───── Passage for review ─────
4. Implementation and datasets

In this section, we introduce the implementation details of our experimental setup and the datasets used in both training and testing.

4.1 Implementation

In our experiments, the patch-wise training strategy is adopted. It means that we randomly crop image patches of size $64\times 64$ from the original sub-aperture images as input of network for training. Following [19], we perform data augmentation of scaling, rotation and transpose on the input patches to prevent our network from overfitting and improve generalization ability. During test phase, we feed full resolution images into our network. Note that, all inputs are converted to gray scale. In terms of our cascade cost volume, we construct a three-stage cascade architecture. The disparity searching range is set to (−4,4). For the first to third stage, the disparity interval is set to 1, 0.3 and 0.1 pixel respectively and the corresponding number of disparity levels is all set to 9. With respect to computing losses, we calculate losses at each stage using all available 81 views. The edge-aware smoothness term weight $\alpha$ and the SSIM term weight are set as 0.01 and 0.15, respectively. Our network is implemented using the PyTorch [31] deep learning framework. We use Adam network optimizer [32] to optimize our models, where $\beta _{1}=0.9$, $\beta _{2}=0.999$. The learning rate is set to 0.001 and batch size is 6. We perform all our experiments on an NVIDIA GTX 1080Ti GPU.

4.2 Datasets

We train and test our algorithm on the public available 4D Light Field Dataset [33] published by University of Konstanz and Heidelberg University. It is a synthesis dataset produced by 3d rendering engine Blender. This dataset consists of 28 scenes that are divided into four classes: "Stratified" ,"Training","Test" and "Additional". Every scene include 81 images which are recorded with $9\times 9$ camera array grid setting and the resolution of each image are $512\times 512$. We use 12 scenes under ’additional’ category of the 4D light field dataset as training data and 4 ’training’ scenes as testing data. For further generality testing, we select four scenes from the HCI dataset created by Wanner et al. [34]: buddha, papillon, mona and stillLife. These scenes are also synthetic dataset similar to [33] but contain different contents with spatial resolution of $768\times 768$.
─────
**What this exercise asks:**
**A.** Output the passage on implementation and datasets from "4.2 Datasets" up to and including "of $768\times 768$.", copying it word for word.
**B.** Decide whether each statement below agrees with the passage on implementation and datasets, and answer yes or no with the words of the passage that settle it, quoted exactly: (i) The third stage of the cascade uses a disparity interval of 0.1 pixel. (ii) The network receives color images as input. (iii) The four scenes chosen from the HCI dataset of Wanner et al. have a spatial resolution of 512 by 512.
───── Record excerpts ─────
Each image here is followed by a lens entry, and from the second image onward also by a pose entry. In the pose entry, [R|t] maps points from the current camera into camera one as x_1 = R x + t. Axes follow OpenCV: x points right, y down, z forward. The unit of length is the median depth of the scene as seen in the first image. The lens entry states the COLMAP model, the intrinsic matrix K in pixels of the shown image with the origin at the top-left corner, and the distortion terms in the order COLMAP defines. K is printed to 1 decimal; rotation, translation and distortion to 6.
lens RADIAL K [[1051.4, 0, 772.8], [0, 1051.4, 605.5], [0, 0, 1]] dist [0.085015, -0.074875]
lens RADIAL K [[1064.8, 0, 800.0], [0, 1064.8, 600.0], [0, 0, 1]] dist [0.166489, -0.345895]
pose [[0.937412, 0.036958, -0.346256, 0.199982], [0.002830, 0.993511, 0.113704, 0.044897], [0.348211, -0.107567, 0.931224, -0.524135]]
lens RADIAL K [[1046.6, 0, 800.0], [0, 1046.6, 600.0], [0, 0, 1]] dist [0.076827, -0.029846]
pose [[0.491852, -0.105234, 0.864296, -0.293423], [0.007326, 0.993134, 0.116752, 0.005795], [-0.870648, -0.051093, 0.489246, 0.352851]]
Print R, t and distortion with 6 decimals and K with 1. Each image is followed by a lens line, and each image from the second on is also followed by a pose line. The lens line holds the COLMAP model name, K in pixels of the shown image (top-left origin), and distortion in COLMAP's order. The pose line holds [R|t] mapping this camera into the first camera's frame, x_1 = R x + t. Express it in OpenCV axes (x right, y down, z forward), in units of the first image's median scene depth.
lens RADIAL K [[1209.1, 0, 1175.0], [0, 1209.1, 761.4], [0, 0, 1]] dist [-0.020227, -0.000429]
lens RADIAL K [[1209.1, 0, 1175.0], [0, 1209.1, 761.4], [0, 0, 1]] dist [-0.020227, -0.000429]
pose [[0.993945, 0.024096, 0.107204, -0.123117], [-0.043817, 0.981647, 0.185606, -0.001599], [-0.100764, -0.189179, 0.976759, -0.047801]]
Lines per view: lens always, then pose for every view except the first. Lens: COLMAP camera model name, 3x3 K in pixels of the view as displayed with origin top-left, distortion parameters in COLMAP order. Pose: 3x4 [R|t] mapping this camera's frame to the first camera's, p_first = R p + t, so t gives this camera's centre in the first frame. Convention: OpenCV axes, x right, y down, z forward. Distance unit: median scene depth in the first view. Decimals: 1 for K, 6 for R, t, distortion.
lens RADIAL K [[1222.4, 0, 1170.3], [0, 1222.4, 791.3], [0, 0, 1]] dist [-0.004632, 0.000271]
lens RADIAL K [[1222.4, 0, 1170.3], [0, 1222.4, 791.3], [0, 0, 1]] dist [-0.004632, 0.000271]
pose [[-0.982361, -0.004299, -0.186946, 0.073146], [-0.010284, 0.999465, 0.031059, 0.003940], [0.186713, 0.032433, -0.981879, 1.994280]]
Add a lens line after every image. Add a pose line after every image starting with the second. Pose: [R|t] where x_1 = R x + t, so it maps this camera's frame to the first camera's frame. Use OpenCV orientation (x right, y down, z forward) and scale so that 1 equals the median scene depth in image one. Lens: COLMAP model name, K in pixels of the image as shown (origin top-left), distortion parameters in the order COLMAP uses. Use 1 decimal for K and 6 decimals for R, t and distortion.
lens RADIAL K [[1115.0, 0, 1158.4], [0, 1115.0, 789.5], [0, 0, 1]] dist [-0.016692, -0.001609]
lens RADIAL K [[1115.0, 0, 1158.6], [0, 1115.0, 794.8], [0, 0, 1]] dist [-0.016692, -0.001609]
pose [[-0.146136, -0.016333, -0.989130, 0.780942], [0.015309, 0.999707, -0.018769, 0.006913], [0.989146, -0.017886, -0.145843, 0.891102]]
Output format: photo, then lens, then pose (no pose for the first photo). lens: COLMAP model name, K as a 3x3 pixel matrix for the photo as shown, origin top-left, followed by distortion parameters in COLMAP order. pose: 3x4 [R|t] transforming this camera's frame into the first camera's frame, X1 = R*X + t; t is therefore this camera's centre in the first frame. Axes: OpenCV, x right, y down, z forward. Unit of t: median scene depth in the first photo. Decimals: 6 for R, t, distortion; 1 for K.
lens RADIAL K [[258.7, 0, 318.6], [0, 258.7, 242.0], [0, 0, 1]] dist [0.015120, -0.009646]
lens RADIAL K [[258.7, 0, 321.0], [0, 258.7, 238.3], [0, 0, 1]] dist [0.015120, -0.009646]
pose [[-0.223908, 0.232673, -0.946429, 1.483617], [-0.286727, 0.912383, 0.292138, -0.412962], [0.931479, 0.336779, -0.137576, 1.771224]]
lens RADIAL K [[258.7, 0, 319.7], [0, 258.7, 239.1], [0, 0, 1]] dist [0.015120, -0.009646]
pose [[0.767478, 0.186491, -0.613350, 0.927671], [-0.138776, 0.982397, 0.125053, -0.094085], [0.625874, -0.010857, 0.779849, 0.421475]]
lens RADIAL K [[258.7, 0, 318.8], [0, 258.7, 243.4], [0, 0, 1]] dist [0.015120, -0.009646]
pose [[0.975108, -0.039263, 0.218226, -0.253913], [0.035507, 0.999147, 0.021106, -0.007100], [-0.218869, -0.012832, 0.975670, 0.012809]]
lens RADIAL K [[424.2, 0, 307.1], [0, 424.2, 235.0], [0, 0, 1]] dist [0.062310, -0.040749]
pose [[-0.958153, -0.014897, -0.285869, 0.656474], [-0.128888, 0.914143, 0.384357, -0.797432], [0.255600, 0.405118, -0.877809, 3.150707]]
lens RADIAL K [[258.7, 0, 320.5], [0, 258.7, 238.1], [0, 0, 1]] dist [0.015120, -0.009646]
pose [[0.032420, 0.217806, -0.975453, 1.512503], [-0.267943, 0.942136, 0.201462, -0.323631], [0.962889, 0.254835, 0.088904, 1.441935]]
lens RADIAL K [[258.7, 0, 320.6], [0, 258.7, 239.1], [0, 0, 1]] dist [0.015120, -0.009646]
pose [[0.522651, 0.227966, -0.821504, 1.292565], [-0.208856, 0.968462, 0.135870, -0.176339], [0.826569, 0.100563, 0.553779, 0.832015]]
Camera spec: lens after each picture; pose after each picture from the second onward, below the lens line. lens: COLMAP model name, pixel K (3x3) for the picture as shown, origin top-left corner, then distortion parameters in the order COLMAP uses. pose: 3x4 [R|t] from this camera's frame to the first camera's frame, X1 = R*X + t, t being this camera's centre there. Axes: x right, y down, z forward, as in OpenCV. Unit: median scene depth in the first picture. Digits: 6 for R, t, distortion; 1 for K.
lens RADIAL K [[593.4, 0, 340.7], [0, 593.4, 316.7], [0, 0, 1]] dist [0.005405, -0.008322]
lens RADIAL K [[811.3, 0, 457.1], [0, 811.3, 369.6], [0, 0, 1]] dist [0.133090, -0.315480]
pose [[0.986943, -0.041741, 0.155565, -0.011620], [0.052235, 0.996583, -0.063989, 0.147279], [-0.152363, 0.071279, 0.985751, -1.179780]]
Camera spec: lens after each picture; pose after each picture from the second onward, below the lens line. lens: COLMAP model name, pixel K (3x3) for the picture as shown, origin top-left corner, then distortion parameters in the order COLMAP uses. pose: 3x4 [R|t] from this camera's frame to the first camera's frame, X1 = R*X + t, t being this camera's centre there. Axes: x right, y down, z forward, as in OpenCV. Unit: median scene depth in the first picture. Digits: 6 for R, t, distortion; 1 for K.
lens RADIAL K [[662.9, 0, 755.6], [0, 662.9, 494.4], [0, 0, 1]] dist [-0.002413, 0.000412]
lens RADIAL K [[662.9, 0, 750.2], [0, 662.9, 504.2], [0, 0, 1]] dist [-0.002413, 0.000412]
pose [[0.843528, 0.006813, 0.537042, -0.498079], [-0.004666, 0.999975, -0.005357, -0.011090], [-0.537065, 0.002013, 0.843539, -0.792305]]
─────
**Answers to each task:**
**A.**
4.2 Datasets

We train and test our algorithm on the public available 4D Light Field Dataset [33] published by University of Konstanz and Heidelberg University. It is a synthesis dataset produced by 3d rendering engine Blender. This dataset consists of 28 scenes that are divided into four classes: "Stratified" ,"Training","Test" and "Additional". Every scene include 81 images which are recorded with $9\times 9$ camera array grid setting and the resolution of each image are $512\times 512$. We use 12 scenes under ’additional’ category of the 4D light field dataset as training data and 4 ’training’ scenes as testing data. For further generality testing, we select four scenes from the HCI dataset created by Wanner et al. [34]: buddha, papillon, mona and stillLife. These scenes are also synthetic dataset similar to [33] but contain different contents with spatial resolution of $768\times 768$.

**B.**
(i) Yes: "For the first to third stage, the disparity interval is set to 1, 0.3 and 0.1 pixel respectively"
(ii) No: "Note that, all inputs are converted to gray scale."
(iii) No: "contain different contents with spatial resolution of $768\times 768$"